Family and friends will gather on Friday to pay their respects to Chemistry professor Alan MacDiarmid.
The service for MacDiarmid, a Nobel Prize laureate who taught and researched chemistry at Penn for 52 years, follows his death three weeks ago at age 79.
Though planners recognize that scheduling the public memorial service for the day before Spring Break will make it difficult for students to attend, they say that date was chosen to accommodate family and prominent colleagues.
These guests range from Alan Heege, one of MacDiarmid's co-Nobel Prize winners, to Roy Ferguson, the ambassador of New Zealand, where MacDiarmid was born in 1927.
"We wanted to make sure that the right people were there to pay tribute" to MacDiarmid, said Marsha Lester, chairwoman of the Chemistry department, who was in charge of planning the service.
In the meantime, those who knew MacDiarmid are taking time to reflect on the chemist's life.
"He was a true scholar," said Chemistry Department Executive Director Dave Pursell. "But beyond that, he was a really funny, energetic, enjoyable person."
"He was just very excited about whatever he was working on," Lester said.
Still, his intelligence and prestigious awards never went to his head.
"I remember one particular quote he always said was, 'I am a lucky person, and the harder I work, the luckier I seem to be,'" Vicky Truei, MacDiarmid's secretary for four years, wrote in an e-mail.
Ira Winston, the information-technology executive director for the School of Arts and Sciences, had MacDiarmid for an introductory Chemistry course as a freshman in the spring of 1977 and likewise recalled his humble nature.
"It was interesting because it wasn't until many years later that I discovered that he was sort of this major-league researcher," Winston said. "He was sort of an unassuming guy - you never would have thought of that."
Winston added that he would always remember MacDiarmid's distinct New Zealand accent.
And in the spirit of MacDiarmid's native New Zealand tradition, a video of MacDiarmid performing a traditional Maori tribal dance that he learned as a child will be shown at the memorial service, Pursell said.

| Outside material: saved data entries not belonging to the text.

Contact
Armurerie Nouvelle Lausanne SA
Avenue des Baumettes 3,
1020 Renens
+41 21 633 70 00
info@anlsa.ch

MacDiarmid's cultural heritage was important to him up until the end of his life, especially as his condition worsened, said Gayl Gentile, his partner of 14 years and wife since 2005.
"He never acknowledged that he was as sick as he was," Gentile said. As he became more sick, he was adamant that the pair take a trip to New Zealand, she added.
MacDiarmid passed away trying to make that final trip: He fell down the stairs in his home on the way to the airport, was rushed to Delaware County Memorial Hospital and died shortly after.
And while MacDiarmid didn't make it back to New Zealand that one last time, Gentile and Penn officials plan to honor the Nobel Prize winner with a memorial scholarship linking West Philadelphia to the land that he called home.
"He had always wanted students from Victoria University in Wellington, New Zealand, to have a scholarship program where they could come and work at Penn," Gentile said. To that end, "we set up a memorial scholarship for them at Penn."
The public University memorial service for Alan MacDiarmid will take place on Friday at 3 p.m. in Irvine Auditorium.